Use of 2D Bar Code Technology and Single Piece Throughput in the Reduction of Specimen Labeling Errors
Robin E Weisburger, Shannon N Schutz, Peter P Seery, Donald E Ulinski. Dartmouth-Hitchcock Medical Center, Lebanon, NH
Background: Specimen labeling errors are an inherent risk in Anatomic Pathology. A 2009 CAP Q-Probe Study which focused on labeling errors in Surgical Pathology found a median rate for mislabeled blocks of 1.0 per 1000 and mislabeled slides of 1.2 per 1000. In 2011, Dartmouth-Hitchcock's Anatomic Pathology and Histology laboratories began a 2D barcoding initiative with a goal of reducing slide and block labeling errors by 50%.
Design: This initiative is designed to implement 2D barcoding throughout Anatomic Pathology and Histology. 2D barcodes on specimen labels, tissue cassettes and slides contain patient, specimen, and tissue section specific information. Specimen labels, cassettes and slides are printed on demand to support single piece flow throughout the system. Custom programming in the Cerner Millennium Laboratory Information System (LIS) performed by the Laboratory's IT Specialist enables the print devices to access specific case and block information.
Tissue cassettes are printed on Thermo-Scientific Microwriters at the time of specimen setup. Technicians are instructed to work on one case at a time, and each cassette has a corresponding 2D barcode linking it to the LIS with case and block identification data.
Each histotech is provided with a slide writer, the Thermo-Scientific Slidemate. The histotech scans the block which interfaces with the LIS. The slide writer prints all slides based on requests pending for that block.
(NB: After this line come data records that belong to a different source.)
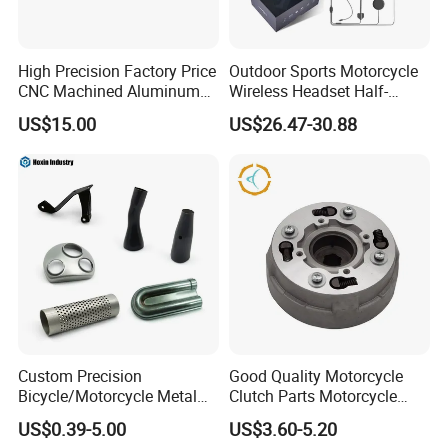
High Precision Factory Price
Outdoor Sports Motorcycle
CNC Machined Aluminum
Wireless Headset Half-
Motorcycle Sprocket
Duplex Intercom 1000m
US$15.00
US$26.47-30.88
Waterproof Motorcycle
Helmet Intercom
Custom Precision
Good Quality Motorcycle
Bicycle/Motorcycle Metal
Clutch Parts Motorcycle
Parts Stainless Steel
Clutch Assy C90
US$0.39-5.00
US$3.60-5.20
Aluminum/Zinc Alloy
The slides are verified in the LIS when completed, and subsequent requests can be entered and printed for recuts and special stains.
Results: During the baseline period (March - May, 2011), the laboratory averaged 2.5 mislabeled blocks per 1000 and 0.086 mislabeled slides per 1000. The data for the implementation month (June) were not counted as several process adjustments were required during that time. During the three months post implementation (July - August), the laboratory averaged 0.7 mislabeled blocks per 1000 and 0.017 mislabeled slides per 1000 resulting in a 73% and 80% improvement, respectively.
Conclusions: The utilization of barcode technology coupled with single piece throughput offers a safer system in terms of maintaining the integrity of specimen labeling throughout the system. Mislabeling events still occur. Data collection in Surgical Pathology is now enhanced to identify where in the process errors occur, i.e. during setup of specimens, reprinting of cassettes, or gross dissection of specimens. Additional process redesign is planned to address these errors when the areas of greatest risk are identified.